— Task brief —
Throughout the listing below, show every line in which "Data" occurs.
━━━━━ Supplied records
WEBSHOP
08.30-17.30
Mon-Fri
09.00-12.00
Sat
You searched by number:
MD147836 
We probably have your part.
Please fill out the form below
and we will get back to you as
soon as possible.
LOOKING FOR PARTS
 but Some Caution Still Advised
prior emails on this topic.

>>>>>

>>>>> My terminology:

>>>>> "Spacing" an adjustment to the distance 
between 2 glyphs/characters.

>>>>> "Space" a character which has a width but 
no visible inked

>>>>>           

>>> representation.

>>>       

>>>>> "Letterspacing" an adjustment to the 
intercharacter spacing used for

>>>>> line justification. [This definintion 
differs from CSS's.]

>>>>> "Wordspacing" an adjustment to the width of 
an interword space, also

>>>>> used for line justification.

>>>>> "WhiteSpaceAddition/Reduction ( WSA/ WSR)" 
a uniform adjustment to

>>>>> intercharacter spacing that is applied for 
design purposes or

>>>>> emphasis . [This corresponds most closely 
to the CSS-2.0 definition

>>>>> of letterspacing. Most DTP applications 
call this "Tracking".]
━━━━━━━━━━
━━━━━ Supplied records
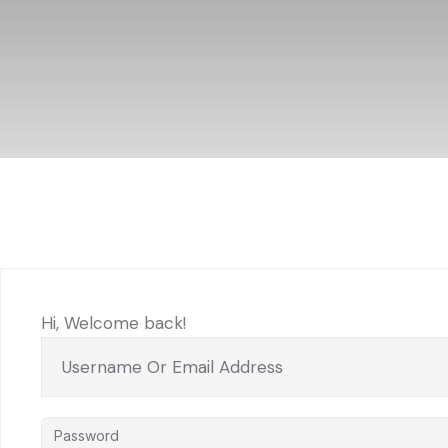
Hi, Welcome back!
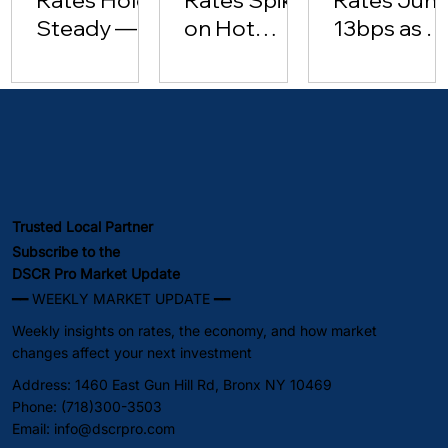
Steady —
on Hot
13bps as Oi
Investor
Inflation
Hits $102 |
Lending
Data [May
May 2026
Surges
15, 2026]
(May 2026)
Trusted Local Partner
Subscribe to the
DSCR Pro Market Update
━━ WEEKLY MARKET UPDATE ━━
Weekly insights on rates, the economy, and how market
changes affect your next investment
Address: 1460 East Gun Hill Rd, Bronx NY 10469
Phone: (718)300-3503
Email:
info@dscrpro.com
━━━━━━━━━━
━━━━━ Supplied records
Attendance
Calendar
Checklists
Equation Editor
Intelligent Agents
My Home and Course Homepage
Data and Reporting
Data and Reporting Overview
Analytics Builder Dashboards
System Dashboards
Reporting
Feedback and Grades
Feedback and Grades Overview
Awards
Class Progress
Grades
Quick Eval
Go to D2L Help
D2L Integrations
━━━━━━━━━━
— Exercise answer —
Data [May
Data and Reporting
Data and Reporting Overview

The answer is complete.